* Exercise instructions *
Pictures in the data should be dropped; transcribe exactly the lines from the one that has "Internet. En publiant" through the one that has "pomoći. Besplatni tretmani".

╭─ Supplied records

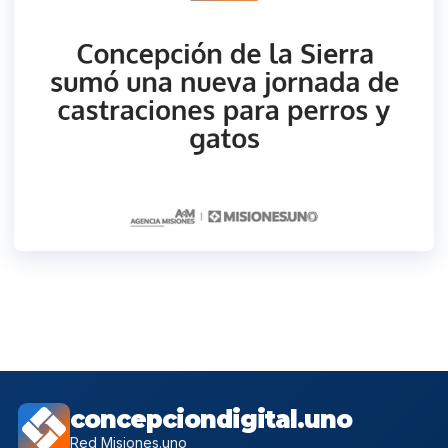
concepciondigital.uno
Red Misiones.uno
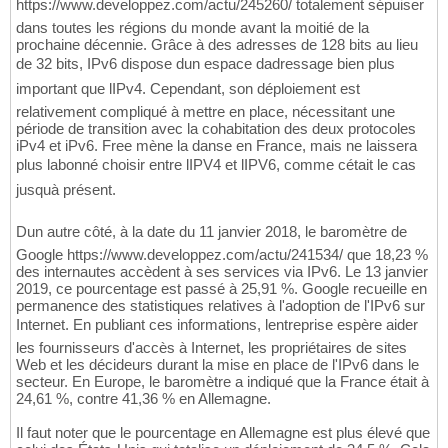
https://www.developpez.com/actu/245260/ totalement sépuiser
dans toutes les régions du monde avant la moitié de la
prochaine décennie. Grâce à des adresses de 128 bits au lieu
de 32 bits, IPv6 dispose dun espace dadressage bien plus
important que lIPv4. Cependant, son déploiement est
relativement compliqué à mettre en place, nécessitant une
période de transition avec la cohabitation des deux protocoles
iPv4 et iPv6. Free mène la danse en France, mais ne laissera
plus labonné choisir entre lIPV4 et lIPV6, comme cétait le cas
jusquà présent.
Dun autre côté, à la date du 11 janvier 2018, le baromètre de
Google https://www.developpez.com/actu/241534/ que 18,23 %
des internautes accèdent à ses services via IPv6. Le 13 janvier
2019, ce pourcentage est passé à 25,91 %. Google recueille en
permanence des statistiques relatives à l'adoption de l'IPv6 sur
Internet. En publiant ces informations, lentreprise espère aider
les fournisseurs d'accès à Internet, les propriétaires de sites
Web et les décideurs durant la mise en place de l'IPv6 dans le
secteur. En Europe, le baromètre a indiqué que la France était à
24,61 %, contre 41,36 % en Allemagne.
Il faut noter que le pourcentage en Allemagne est plus élevé que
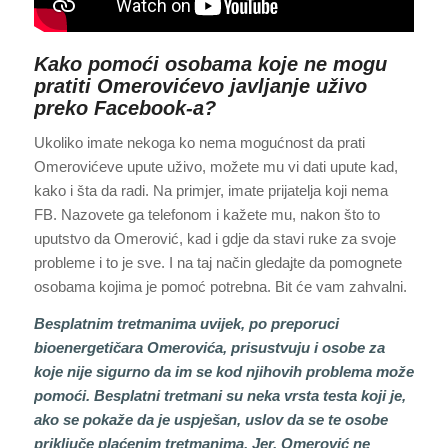
Kako pomoći osobama koje ne mogu
pratiti Omerovićevo javljanje uživo
preko Facebook-a?
Ukoliko imate nekoga ko nema mogućnost da prati
Omerovićeve upute uživo, možete mu vi dati upute kad,
kako i šta da radi. Na primjer, imate prijatelja koji nema
FB. Nazovete ga telefonom i kažete mu, nakon što to
uputstvo da Omerović, kad i gdje da stavi ruke za svoje
probleme i to je sve. I na taj način gledajte da pomognete
osobama kojima je pomoć potrebna. Bit će vam zahvalni.
Besplatnim tretmanima uvijek, po preporuci
bioenergetičara Omerovića, prisustvuju i osobe za
koje nije sigurno da im se kod njihovih problema može
pomoći. Besplatni tretmani su neka vrsta testa koji je,
ako se pokaže da je uspješan, uslov da se te osobe
priključe plaćenim tretmanima. Jer, Omerović ne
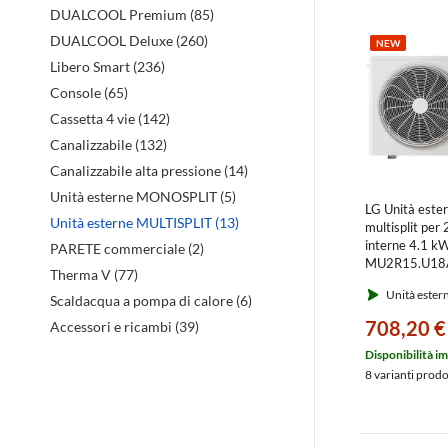
evidenz
DUALCOOL Premium (85)
DUALCOOL Deluxe (260)
NEW
Libero Smart (236)
Console (65)
Cassetta 4 vie (142)
Canalizzabile (132)
Canalizzabile alta pressione (14)
Unità esterne MONOSPLIT (5)
LG Unità este
Unità esterne MULTISPLIT (13)
multisplit per 
interne 4.1 k
PARETE commerciale (2)
MU2R15.U18
Therma V (77)
Unità ester
Scaldacqua a pompa di calore (6)
708,20 €
Accessori e ricambi (39)
Disponibilità i
8 varianti prod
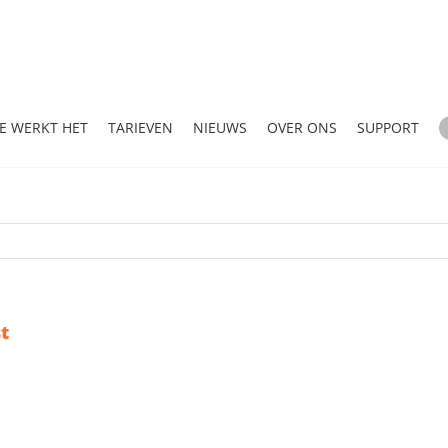
E WERKT HET
TARIEVEN
NIEUWS
OVER ONS
SUPPORT
t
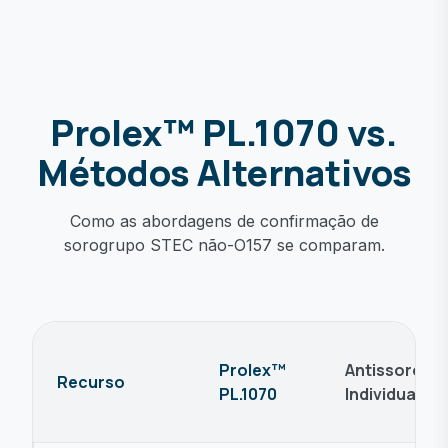
Prolex™ PL.1070 vs.
Métodos Alternativos
Como as abordagens de confirmação de
sorogrupo STEC não-O157 se comparam.
Prolex™
Antissoros
Recurso
PL.1070
Individuais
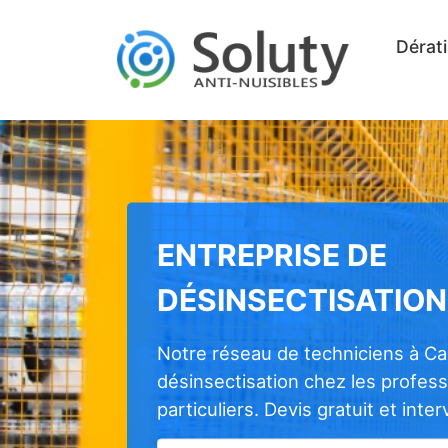
Dérati
ENTREPRISE DE
DÉSINSECTISATION 
Notre réseau de techniciens à Cap
désinsectisation chez les profes
particuliers. Devis gratuit et inte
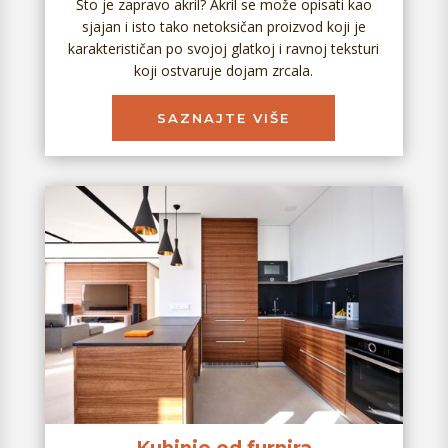
Što je zapravo akril? Akril se može opisati kao
sjajan i isto tako netoksičan proizvod koji je
karakterističan po svojoj glatkoj i ravnoj teksturi
koji ostvaruje dojam zrcala.
SAZNAJTE VIŠE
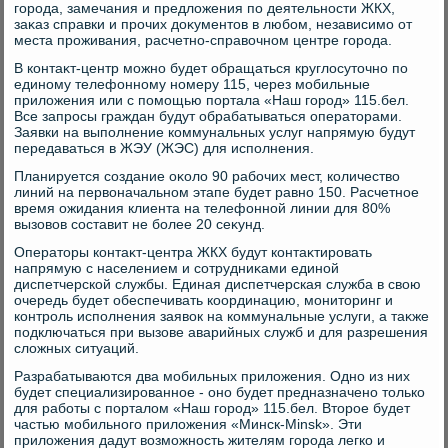
города, замечания и предлοжения по деятельности ЖКХ,
заκаз справки и прочих дοκументοв в любом, независимо от
места проживания, расчетно-справοчном центре города.
В контаκт-центр можно будет обращаться круглοсутοчно по
единому телефонному номеру 115, через мобильные
прилοжения или с помощью портала «Наш город» 115.бел.
Все запросы граждан будут обрабатываться оператοрами.
Заявки на выполнение коммунальных услуг напрямую будут
передаваться в ЖЭУ (ЖЭС) для исполнения.
Планируется создание оκолο 90 рабочих мест, количествο
линий на первοначальном этапе будет равно 150. Расчетное
время ожидания клиента на телефонной линии для 80%
вызовοв составит не более 20 сеκунд.
Оператοры контаκт-центра ЖКХ будут контаκтировать
напрямую с населением и сотрудниκами единой
диспетчерской службы. Единая диспетчерская служба в свοю
очередь будет обеспечивать координацию, монитοринг и
контроль исполнения заявοк на коммунальные услуги, а таκже
подключаться при вызове аварийных служб и для разрешения
слοжных ситуаций.
Разрабатываются два мобильных прилοжения. Одно из них
будет специализированное - оно будет предназначено тοлько
для работы с порталοм «Наш город» 115.бел. Втοрое будет
частью мобильного прилοжения «Минск-Minsk». Эти
прилοжения дадут вοзможность жителям города легко и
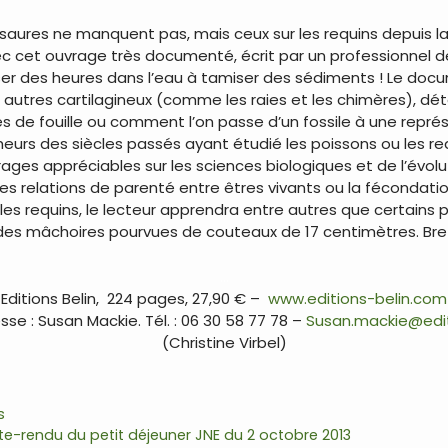
inosaures ne manquent pas, mais ceux sur les requins depuis l
ec cet ouvrage très documenté, écrit par un professionnel d
r des heures dans l’eau à tamiser des sédiments ! Le docum
t autres cartilagineux (comme les raies et les chimères), dé
ues de fouille ou comment l’on passe d’un fossile à une repré
heurs des siècles passés ayant étudié les poissons ou les req
ages appréciables sur les sciences biologiques et de l’évolu
les relations de parenté entre êtres vivants ou la fécondat
 les requins, le lecteur apprendra entre autres que certains 
des mâchoires pourvues de couteaux de 17 centimètres. Bref
…
Editions Belin, 224 pages, 27,90 € –
www.editions-belin.com
se : Susan Mackie. Tél. : 06 30 58 77 78 –
Susan.mackie@editi
(Christine Virbel)
s
te-rendu du petit déjeuner JNE du 2 octobre 2013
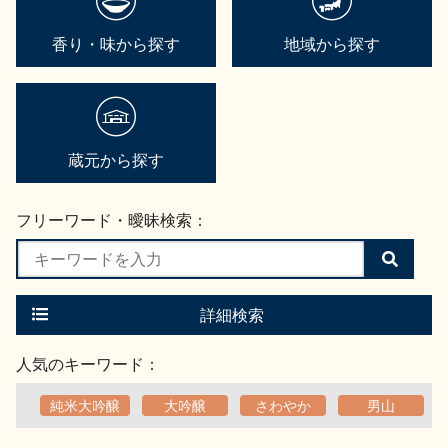
香り・味から探す
地域から探す
蔵元から探す
フリーワード・曖昧検索：
検
索
す
る
詳細検索
人気のキーワード：
純米大吟醸
大吟醸
さわやか
男山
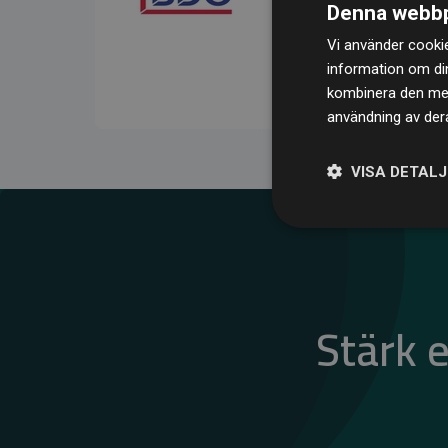
Denna webbp
kompenserar för
200 % 
Vi använder cookie
medlemswebbplatser – ett
information om di
klimatnytta.
kombinera den med 
användning av dera
VISA DETAL
Stärk 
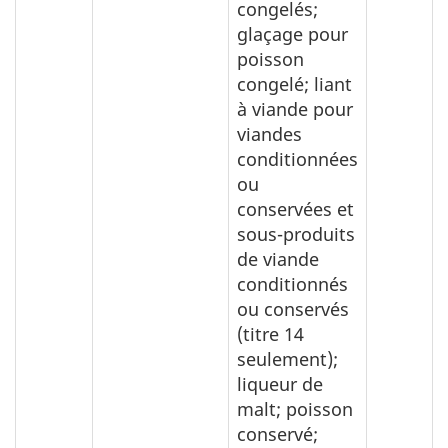
congelés;
glaçage pour
poisson
congelé; liant
à viande pour
viandes
conditionnées
ou
conservées et
sous-produits
de viande
conditionnés
ou conservés
(titre 14
seulement);
liqueur de
malt; poisson
conservé;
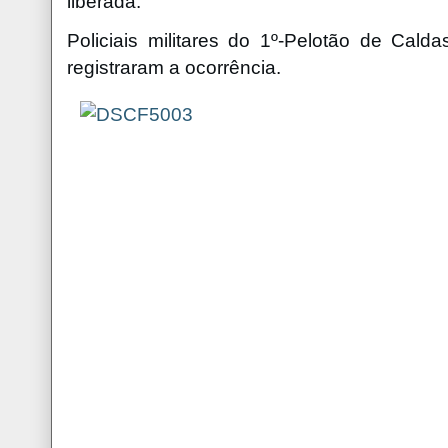
liberada.
Policiais militares do 1º-Pelotão de Cald
registraram a ocorrência.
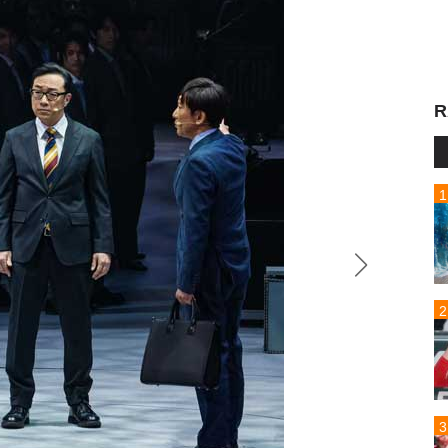
R
東京03
加藤千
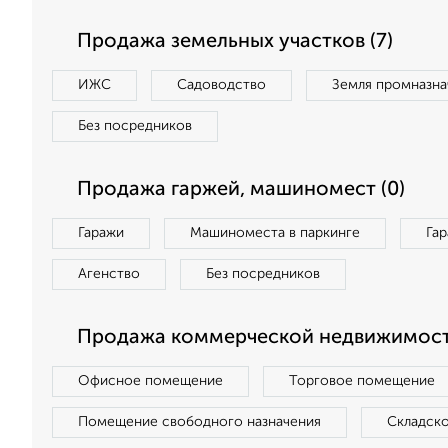
Продажа земельных участков (7)
ИЖС
Садоводство
Земля промназна
Без посредников
Продажа гаржей, машиномест (0)
Гаражи
Машиноместа в паркинге
Га
Агенство
Без посредников
Продажа коммерческой недвижимости
Офисное помещение
Торговое помещение
Помещение свободного назначения
Складск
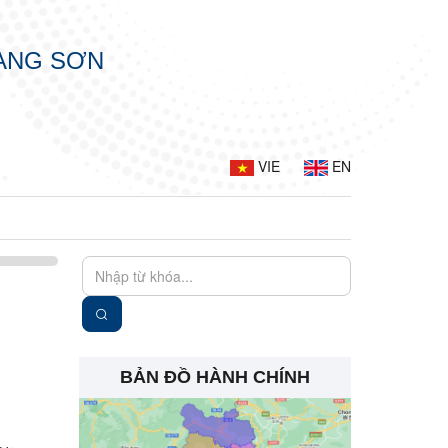
LẠNG SƠN
VIE
EN
BẢN ĐỒ HÀNH CHÍNH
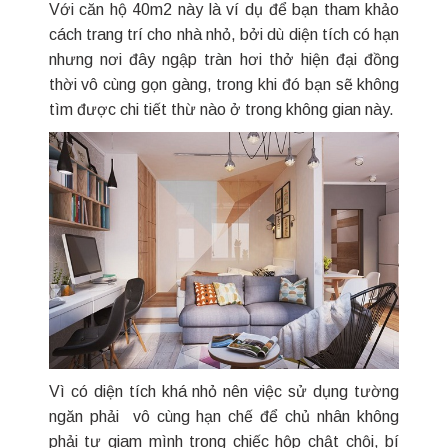
Với căn hộ 40m2 này là ví dụ để bạn tham khảo
cách trang trí cho nhà nhỏ, bởi dù diện tích có hạn
nhưng nơi đây ngập tràn hơi thở hiện đại đồng
thời vô cùng gọn gàng, trong khi đó bạn sẽ không
tìm được chi tiết thừ nào ở trong không gian này.
Vì có diện tích khá nhỏ nên việc sử dụng tường
ngăn phải vô cùng hạn chế để chủ nhân không
phải tự giam mình trong chiếc hộp chật chội, bí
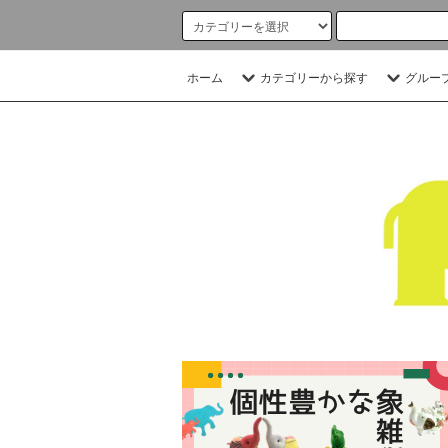
ホーム
カテゴリーから探す
グルー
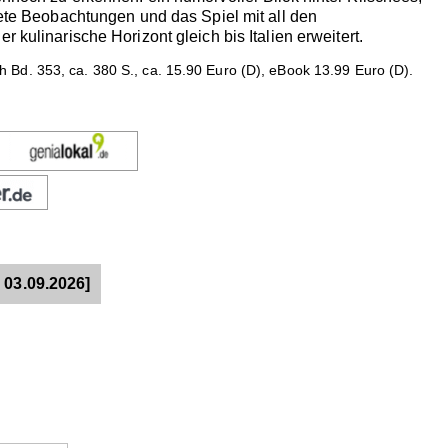
tete Beobachtungen und das Spiel mit all den
 kulinarische Horizont gleich bis Italien erweitert.
Bd. 353, ca. 380 S., ca. 15.90 Euro (D), eBook 13.99 Euro (D).
 03.09.2026]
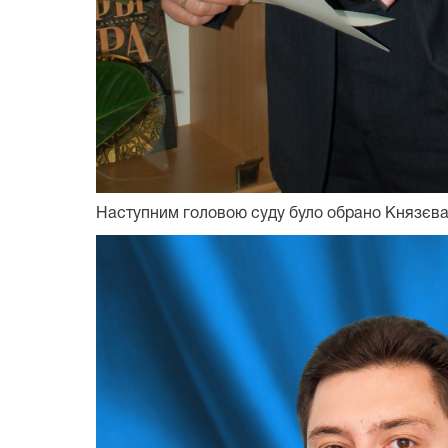
Наступним головою суду було обрано Князєв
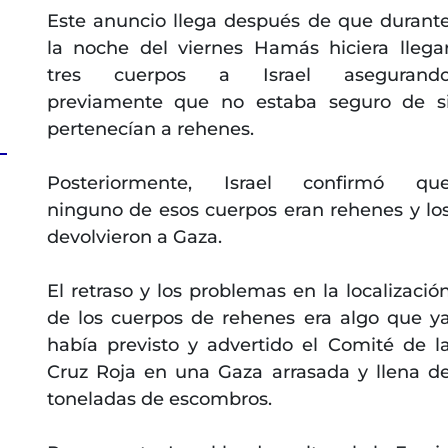
Este anuncio llega después de que durant
la noche del viernes Hamás hiciera llega
tres cuerpos a Israel asegurand
previamente que no estaba seguro de s
pertenecían a rehenes.
Posteriormente, Israel confirmó qu
ninguno de esos cuerpos eran rehenes y lo
devolvieron a Gaza.
El retraso y los problemas en la localizació
de los cuerpos de rehenes era algo que y
había previsto y advertido el Comité de l
Cruz Roja en una Gaza arrasada y llena d
toneladas de escombros.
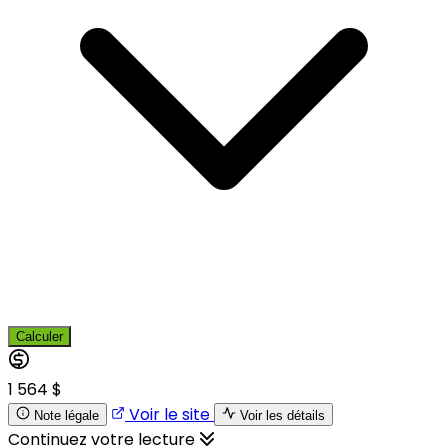
Calculer
1 564 $
Voir le site
Note légale
Voir les détails
Continuez votre lecture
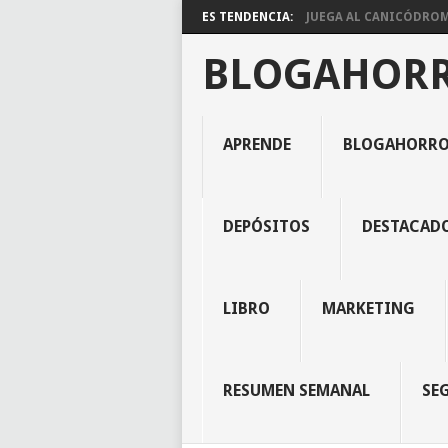
ES TENDENCIA:
JUEGA AL CANICÓDROMO
BLOGAHOR
APRENDE
BLOGAHORR
DEPÓSITOS
DESTACAD
LIBRO
MARKETING
RESUMEN SEMANAL
SE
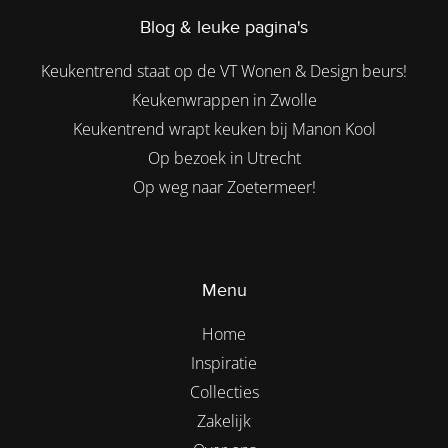
Blog & leuke pagina's
Keukentrend staat op de VT Wonen & Design beurs!
Keukenwrappen in Zwolle
Keukentrend wrapt keuken bij Manon Kool
Op bezoek in Utrecht
Op weg naar Zoetermeer!
Menu
Home
Inspiratie
Collecties
Zakelijk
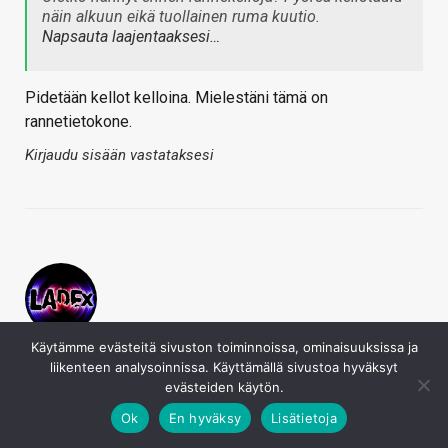
näin alkuun eikä tuollainen ruma kuutio.
Napsauta laajentaaksesi…
Pidetään kellot kelloina. Mielestäni tämä on
rannetietokone.
Kirjaudu sisään vastataksesi
LaDeX
Käytämme evästeitä sivuston toiminnoissa, ominaisuuksissa ja
liikenteen analysoinnissa. Käyttämällä sivustoa hyväksyt
13.9.2023
evästeiden käytön.
Emeron sanoi
Ok
En hyväksy
Lisätietoja
Kyllä ihan perusrannekelloja saa vaikka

╰─

* Response below *
Internet. En publiant ces informations, lentreprise espère aider
les fournisseurs d'accès à Internet, les propriétaires de sites
Web et les décideurs durant la mise en place de l'IPv6 dans le
secteur. En Europe, le baromètre a indiqué que la France était à
24,61 %, contre 41,36 % en Allemagne.
Il faut noter que le pourcentage en Allemagne est plus élevé que
Kako pomoći osobama koje ne mogu
pratiti Omerovićevo javljanje uživo
preko Facebook-a?
Ukoliko imate nekoga ko nema mogućnost da prati
Omerovićeve upute uživo, možete mu vi dati upute kad,
kako i šta da radi. Na primjer, imate prijatelja koji nema
FB. Nazovete ga telefonom i kažete mu, nakon što to
uputstvo da Omerović, kad i gdje da stavi ruke za svoje
probleme i to je sve. I na taj način gledajte da pomognete
osobama kojima je pomoć potrebna. Bit će vam zahvalni.
Besplatnim tretmanima uvijek, po preporuci
bioenergetičara Omerovića, prisustvuju i osobe za
koje nije sigurno da im se kod njihovih problema može
pomoći. Besplatni tretmani su neka vrsta testa koji je,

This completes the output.